Solo estos hechos piden a gritos la supervisión regulatoria, dado el sórdido historial de los interrogatorios y las diversas tecnologías (como el polígrafo), de las que se ha hecho un uso abusivo que ha provocado grandes perjuicios y pocos efectos positivos. A un nivel más general, la posibilidad de introducir sustancias neuroquímicas sintetizadas en una población o en un grupo de personas es motivo de inquietud; se minaría la capacidad de actuar de los afectados y, por consiguiente, quedaría directamente amenazada su dignidad y el futuro de la humanidad.

Las tecnologías de mejora, que prometen mejorar las capacidades físicas y cognitivas, ocuparán un lugar destacado en el futuro. Favorecerán en especial a aquellos que tengan los recursos necesarios, que podrán aprovecharse de lo que hasta hace poco era imposible. Así, como las personas con recursos limitados no podrían adquirir mejoras biotecnológicas que solo serían asequibles para los ricos, se ampliaría el rango de oportunidades de la sociedad y la brecha de desigualdad no haría más que exacerbarse. Los ejemplos de la tecnología mencionada anteriormente van desde procedimientos sencillos y relativamente básicos, como la cirugía ocular por láser, hasta tecnologías más sofisticadas, como las interfaces cerebro-ordenador.

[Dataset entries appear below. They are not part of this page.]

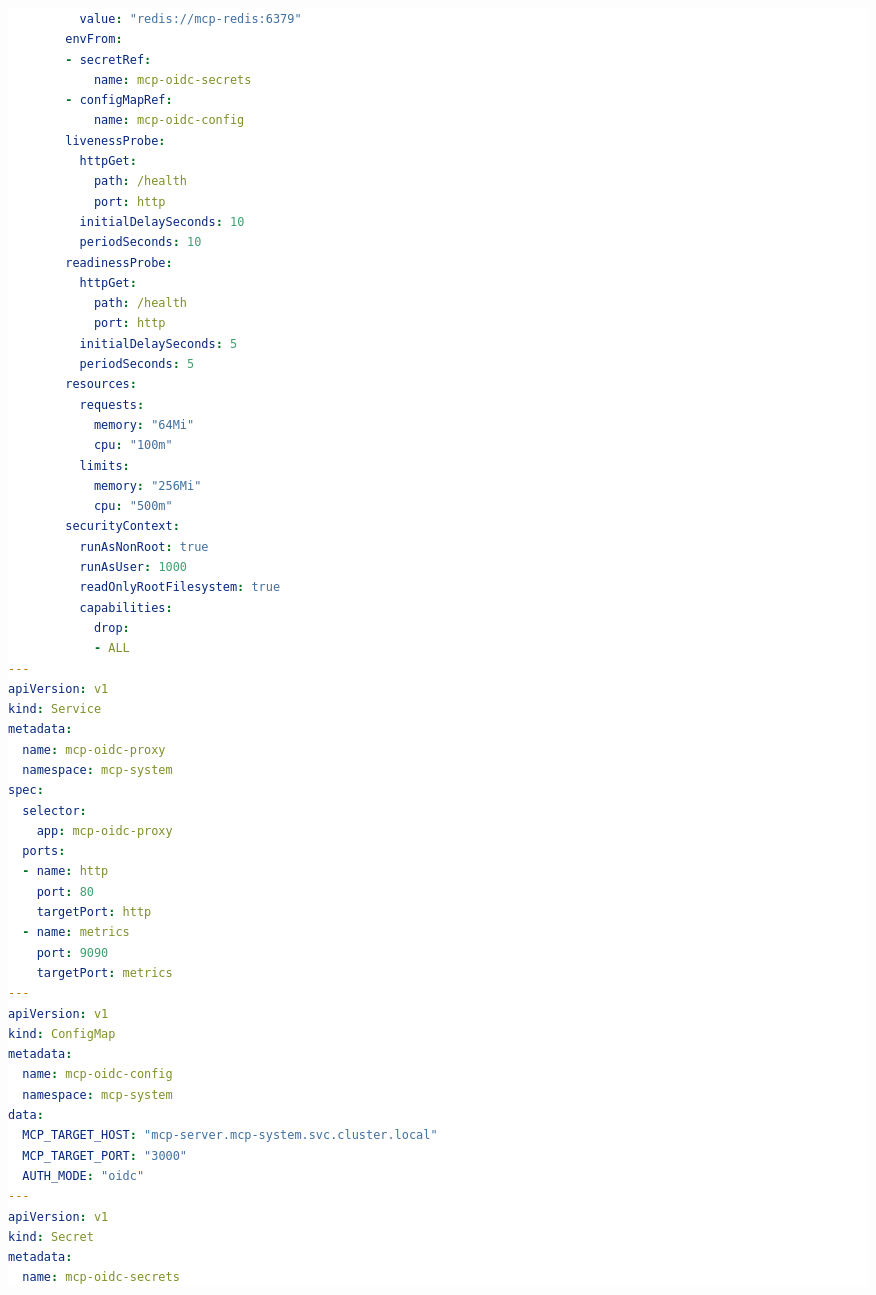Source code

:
 ```yaml
          value: "redis://mcp-redis:6379"
        envFrom:
        - secretRef:
            name: mcp-oidc-secrets
        - configMapRef:
            name: mcp-oidc-config
        livenessProbe:
          httpGet:
            path: /health
            port: http
          initialDelaySeconds: 10
          periodSeconds: 10
        readinessProbe:
          httpGet:
            path: /health
            port: http
          initialDelaySeconds: 5
          periodSeconds: 5
        resources:
          requests:
            memory: "64Mi"
            cpu: "100m"
          limits:
            memory: "256Mi"
            cpu: "500m"
        securityContext:
          runAsNonRoot: true
          runAsUser: 1000
          readOnlyRootFilesystem: true
          capabilities:
            drop:
            - ALL
---
apiVersion: v1
kind: Service
metadata:
  name: mcp-oidc-proxy
  namespace: mcp-system
spec:
  selector:
    app: mcp-oidc-proxy
  ports:
  - name: http
    port: 80
    targetPort: http
  - name: metrics
    port: 9090
    targetPort: metrics
---
apiVersion: v1
kind: ConfigMap
metadata:
  name: mcp-oidc-config
  namespace: mcp-system
data:
  MCP_TARGET_HOST: "mcp-server.mcp-system.svc.cluster.local"
  MCP_TARGET_PORT: "3000"
  AUTH_MODE: "oidc"
---
apiVersion: v1
kind: Secret
metadata:
  name: mcp-oidc-secrets
```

Un ejemplo farmacológico: la medicina Adderall se utiliza como tratamiento en pacientes diagnosticados con variaciones de trastornos de atención, pero cada vez es más omnipresente en los campus universitarios como potenciador de la concentración, lo que proporciona claras ventajas para los usuarios. Sin embargo, Adderall y sus ventajas no son nada en comparación con los nootrópicos que están actualmente en desarrollo y otras sustancias relacionadas con las mejoras cognitivas que serán inevitables en un futuro cercano.

La preocupación y la necesidad de supervisión va en ambas direcciones: mientras que aquellos sin recursos carecerán de poder, los que sí dispongan de dichos recursos podrían verse también perjudicados por productos peligrosos o insuficientemente regulados. Además, muchos de esos productos pueden ser alienantes de otro modo aún más desconcertante. Pueden alterar las funciones cognitivas o los procesos físicos sin posibilidad de recuperación, cambiar radicalmente el comportamiento o las emociones. El movimiento hacia un mayor uso de las tecnologías de mejora humana puede degenerar rápidamente en alteraciones más profundas, llevándonos a una etapa de transhumanismo. En esa etapa, los humanos habrán perdido los rasgos esenciales que los definen, así como los instintos y las emociones que se han desarrollado en el curso de nuestra evolución. Esta es una posibilidad real, pues nuestra neuroquímica nos programa para hacernos sentir bien. Básicamente estamos impulsados por lo que yo llamo el ‘NeuroP5’, un conjunto de cinco necesidades de gratificación que guían nuestros actos: poder, beneficio, placer, orgullo y permanencia. Es muy probable que las tecnologías que prometen satisfacer o potenciar al máximo estas necesidades ganen terreno, incluso aunque pudieran alienar esas mismas necesidades a largo plazo.

La ampliación del abanico de posibilidades de mejora exige ir acompañada de precaución en su desarrollo, comercialización y regulación. Nuestra herencia evolutiva deja la naturaleza humana considerablemente inacabada, en el sentido de que hay mucho margen para que nuestra brújula moral evolucione y desarrolle conceptos de dignidad humana y cooperación positiva beneficiosa para todas las partes entre los diversos grupos y culturas. Son las circunstancias sociales, políticas y culturales las que determinarán en gran medida cómo definimos nuestra moralidad y la probabilidad de supervivencia de nuestra especie.